◆ **Task item**: Each entry that appears below should be restated exactly as it is.

Source texts of formatted documents:
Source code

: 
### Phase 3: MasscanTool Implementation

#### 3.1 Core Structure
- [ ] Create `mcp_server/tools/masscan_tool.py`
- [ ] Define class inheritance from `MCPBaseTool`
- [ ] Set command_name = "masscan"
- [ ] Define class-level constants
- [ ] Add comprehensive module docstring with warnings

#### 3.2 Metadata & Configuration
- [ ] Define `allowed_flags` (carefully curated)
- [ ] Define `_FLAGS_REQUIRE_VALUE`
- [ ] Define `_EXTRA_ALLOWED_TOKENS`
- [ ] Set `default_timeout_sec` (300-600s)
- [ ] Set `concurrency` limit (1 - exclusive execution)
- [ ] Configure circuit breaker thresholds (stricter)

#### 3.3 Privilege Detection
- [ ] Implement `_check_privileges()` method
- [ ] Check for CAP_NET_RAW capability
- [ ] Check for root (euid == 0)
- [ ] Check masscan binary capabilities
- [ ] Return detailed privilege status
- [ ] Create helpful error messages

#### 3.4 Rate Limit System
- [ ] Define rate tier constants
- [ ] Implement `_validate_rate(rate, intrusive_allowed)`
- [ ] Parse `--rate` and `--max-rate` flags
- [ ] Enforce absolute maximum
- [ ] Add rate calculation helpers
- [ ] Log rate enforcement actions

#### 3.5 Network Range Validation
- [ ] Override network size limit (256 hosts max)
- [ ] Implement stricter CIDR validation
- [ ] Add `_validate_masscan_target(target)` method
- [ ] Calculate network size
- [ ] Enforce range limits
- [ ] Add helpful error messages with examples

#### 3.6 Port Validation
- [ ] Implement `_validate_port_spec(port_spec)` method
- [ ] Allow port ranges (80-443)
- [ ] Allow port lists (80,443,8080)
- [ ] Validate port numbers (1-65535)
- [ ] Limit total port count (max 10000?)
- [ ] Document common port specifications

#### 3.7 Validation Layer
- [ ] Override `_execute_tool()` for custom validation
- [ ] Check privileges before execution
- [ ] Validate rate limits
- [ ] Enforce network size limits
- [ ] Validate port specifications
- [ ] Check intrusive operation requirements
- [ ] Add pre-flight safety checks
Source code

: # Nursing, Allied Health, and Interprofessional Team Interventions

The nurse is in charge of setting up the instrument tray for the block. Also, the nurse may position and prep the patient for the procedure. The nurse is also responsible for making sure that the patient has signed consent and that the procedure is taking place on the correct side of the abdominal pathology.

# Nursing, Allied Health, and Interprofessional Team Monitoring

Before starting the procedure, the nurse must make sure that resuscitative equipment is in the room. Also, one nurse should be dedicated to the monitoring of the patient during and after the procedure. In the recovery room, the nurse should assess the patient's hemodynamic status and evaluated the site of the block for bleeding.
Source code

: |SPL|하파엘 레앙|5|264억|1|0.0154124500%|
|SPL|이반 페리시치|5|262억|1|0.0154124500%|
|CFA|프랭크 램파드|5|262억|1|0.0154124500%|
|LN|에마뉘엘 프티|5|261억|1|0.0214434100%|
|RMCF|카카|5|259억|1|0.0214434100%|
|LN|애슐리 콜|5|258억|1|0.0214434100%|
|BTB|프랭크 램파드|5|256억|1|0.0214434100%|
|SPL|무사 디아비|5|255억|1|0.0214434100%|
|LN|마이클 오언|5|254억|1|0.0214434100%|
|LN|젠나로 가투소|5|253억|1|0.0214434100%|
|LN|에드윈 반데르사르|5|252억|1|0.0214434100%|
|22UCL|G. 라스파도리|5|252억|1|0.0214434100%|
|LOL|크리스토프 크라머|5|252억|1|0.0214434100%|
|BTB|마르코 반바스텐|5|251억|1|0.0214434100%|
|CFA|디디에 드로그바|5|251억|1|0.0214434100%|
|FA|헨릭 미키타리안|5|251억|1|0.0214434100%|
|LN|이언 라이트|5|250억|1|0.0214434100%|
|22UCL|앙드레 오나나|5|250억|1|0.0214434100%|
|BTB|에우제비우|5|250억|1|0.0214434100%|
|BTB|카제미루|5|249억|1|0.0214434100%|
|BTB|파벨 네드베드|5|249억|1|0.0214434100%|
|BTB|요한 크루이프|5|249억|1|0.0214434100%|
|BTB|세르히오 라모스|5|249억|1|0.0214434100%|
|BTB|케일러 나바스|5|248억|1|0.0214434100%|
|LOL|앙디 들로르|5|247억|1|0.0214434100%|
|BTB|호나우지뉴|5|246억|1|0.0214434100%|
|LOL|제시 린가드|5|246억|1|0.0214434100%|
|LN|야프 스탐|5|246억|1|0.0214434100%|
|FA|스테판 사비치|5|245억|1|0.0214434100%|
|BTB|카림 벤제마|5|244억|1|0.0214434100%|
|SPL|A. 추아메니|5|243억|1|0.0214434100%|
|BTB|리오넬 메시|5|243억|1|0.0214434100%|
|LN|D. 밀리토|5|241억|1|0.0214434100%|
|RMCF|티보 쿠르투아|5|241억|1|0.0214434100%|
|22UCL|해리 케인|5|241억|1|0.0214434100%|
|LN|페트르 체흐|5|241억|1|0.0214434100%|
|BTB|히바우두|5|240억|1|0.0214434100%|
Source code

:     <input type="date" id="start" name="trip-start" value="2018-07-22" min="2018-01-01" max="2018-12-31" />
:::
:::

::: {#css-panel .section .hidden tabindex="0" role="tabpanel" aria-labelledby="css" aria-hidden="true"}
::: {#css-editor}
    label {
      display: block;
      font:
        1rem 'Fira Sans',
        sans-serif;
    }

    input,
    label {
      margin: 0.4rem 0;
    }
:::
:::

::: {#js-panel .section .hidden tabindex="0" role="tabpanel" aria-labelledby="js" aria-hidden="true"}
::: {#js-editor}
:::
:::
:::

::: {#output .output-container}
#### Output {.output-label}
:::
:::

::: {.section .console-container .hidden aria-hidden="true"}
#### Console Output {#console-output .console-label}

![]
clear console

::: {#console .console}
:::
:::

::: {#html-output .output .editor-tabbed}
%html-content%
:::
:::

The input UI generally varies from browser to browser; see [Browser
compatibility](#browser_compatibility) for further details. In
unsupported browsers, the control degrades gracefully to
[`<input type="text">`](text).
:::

◆ **Exercise solution**:
Source code

: 
### Phase 3: MasscanTool Implementation

#### 3.1 Core Structure
- [ ] Create `mcp_server/tools/masscan_tool.py`
- [ ] Define class inheritance from `MCPBaseTool`
- [ ] Set command_name = "masscan"
- [ ] Define class-level constants
- [ ] Add comprehensive module docstring with warnings

#### 3.2 Metadata & Configuration
- [ ] Define `allowed_flags` (carefully curated)
- [ ] Define `_FLAGS_REQUIRE_VALUE`
- [ ] Define `_EXTRA_ALLOWED_TOKENS`
- [ ] Set `default_timeout_sec` (300-600s)
- [ ] Set `concurrency` limit (1 - exclusive execution)
- [ ] Configure circuit breaker thresholds (stricter)

#### 3.3 Privilege Detection
- [ ] Implement `_check_privileges()` method
- [ ] Check for CAP_NET_RAW capability
- [ ] Check for root (euid == 0)
- [ ] Check masscan binary capabilities
- [ ] Return detailed privilege status
- [ ] Create helpful error messages

#### 3.4 Rate Limit System
- [ ] Define rate tier constants
- [ ] Implement `_validate_rate(rate, intrusive_allowed)`
- [ ] Parse `--rate` and `--max-rate` flags
- [ ] Enforce absolute maximum
- [ ] Add rate calculation helpers
- [ ] Log rate enforcement actions

#### 3.5 Network Range Validation
- [ ] Override network size limit (256 hosts max)
- [ ] Implement stricter CIDR validation
- [ ] Add `_validate_masscan_target(target)` method
- [ ] Calculate network size
- [ ] Enforce range limits
- [ ] Add helpful error messages with examples

#### 3.6 Port Validation
- [ ] Implement `_validate_port_spec(port_spec)` method
- [ ] Allow port ranges (80-443)
- [ ] Allow port lists (80,443,8080)
- [ ] Validate port numbers (1-65535)
- [ ] Limit total port count (max 10000?)
- [ ] Document common port specifications

#### 3.7 Validation Layer
- [ ] Override `_execute_tool()` for custom validation
- [ ] Check privileges before execution
- [ ] Validate rate limits
- [ ] Enforce network size limits
- [ ] Validate port specifications
- [ ] Check intrusive operation requirements
- [ ] Add pre-flight safety checks
Source code

: # Nursing, Allied Health, and Interprofessional Team Interventions

The nurse is in charge of setting up the instrument tray for the block. Also, the nurse may position and prep the patient for the procedure. The nurse is also responsible for making sure that the patient has signed consent and that the procedure is taking place on the correct side of the abdominal pathology.

# Nursing, Allied Health, and Interprofessional Team Monitoring

Before starting the procedure, the nurse must make sure that resuscitative equipment is in the room. Also, one nurse should be dedicated to the monitoring of the patient during and after the procedure. In the recovery room, the nurse should assess the patient's hemodynamic status and evaluated the site of the block for bleeding.
Source code

: |SPL|하파엘 레앙|5|264억|1|0.0154124500%|
|SPL|이반 페리시치|5|262억|1|0.0154124500%|
|CFA|프랭크 램파드|5|262억|1|0.0154124500%|
|LN|에마뉘엘 프티|5|261억|1|0.0214434100%|
|RMCF|카카|5|259억|1|0.0214434100%|
|LN|애슐리 콜|5|258억|1|0.0214434100%|
|BTB|프랭크 램파드|5|256억|1|0.0214434100%|
|SPL|무사 디아비|5|255억|1|0.0214434100%|
|LN|마이클 오언|5|254억|1|0.0214434100%|
|LN|젠나로 가투소|5|253억|1|0.0214434100%|
|LN|에드윈 반데르사르|5|252억|1|0.0214434100%|
|22UCL|G. 라스파도리|5|252억|1|0.0214434100%|
|LOL|크리스토프 크라머|5|252억|1|0.0214434100%|
|BTB|마르코 반바스텐|5|251억|1|0.0214434100%|
|CFA|디디에 드로그바|5|251억|1|0.0214434100%|
|FA|헨릭 미키타리안|5|251억|1|0.0214434100%|
|LN|이언 라이트|5|250억|1|0.0214434100%|
|22UCL|앙드레 오나나|5|250억|1|0.0214434100%|
|BTB|에우제비우|5|250억|1|0.0214434100%|
|BTB|카제미루|5|249억|1|0.0214434100%|
|BTB|파벨 네드베드|5|249억|1|0.0214434100%|
|BTB|요한 크루이프|5|249억|1|0.0214434100%|
|BTB|세르히오 라모스|5|249억|1|0.0214434100%|
|BTB|케일러 나바스|5|248억|1|0.0214434100%|
|LOL|앙디 들로르|5|247억|1|0.0214434100%|
|BTB|호나우지뉴|5|246억|1|0.0214434100%|
|LOL|제시 린가드|5|246억|1|0.0214434100%|
|LN|야프 스탐|5|246억|1|0.0214434100%|
|FA|스테판 사비치|5|245억|1|0.0214434100%|
|BTB|카림 벤제마|5|244억|1|0.0214434100%|
|SPL|A. 추아메니|5|243억|1|0.0214434100%|
|BTB|리오넬 메시|5|243억|1|0.0214434100%|
|LN|D. 밀리토|5|241억|1|0.0214434100%|
|RMCF|티보 쿠르투아|5|241억|1|0.0214434100%|
|22UCL|해리 케인|5|241억|1|0.0214434100%|
|LN|페트르 체흐|5|241억|1|0.0214434100%|
|BTB|히바우두|5|240억|1|0.0214434100%|
Source code

:     <input type="date" id="start" name="trip-start" value="2018-07-22" min="2018-01-01" max="2018-12-31" />
:::
:::

::: {#css-panel .section .hidden tabindex="0" role="tabpanel" aria-labelledby="css" aria-hidden="true"}
::: {#css-editor}
    label {
      display: block;
      font:
        1rem 'Fira Sans',
        sans-serif;
    }

    input,
    label {
      margin: 0.4rem 0;
    }
:::
:::

::: {#js-panel .section .hidden tabindex="0" role="tabpanel" aria-labelledby="js" aria-hidden="true"}
::: {#js-editor}
:::
:::
:::

::: {#output .output-container}
#### Output {.output-label}
:::
:::

::: {.section .console-container .hidden aria-hidden="true"}
#### Console Output {#console-output .console-label}

![]
clear console

::: {#console .console}
:::
:::

::: {#html-output .output .editor-tabbed}
%html-content%
:::
:::

The input UI generally varies from browser to browser; see [Browser
compatibility](#browser_compatibility) for further details. In
unsupported browsers, the control degrades gracefully to
[`<input type="text">`](text).
:::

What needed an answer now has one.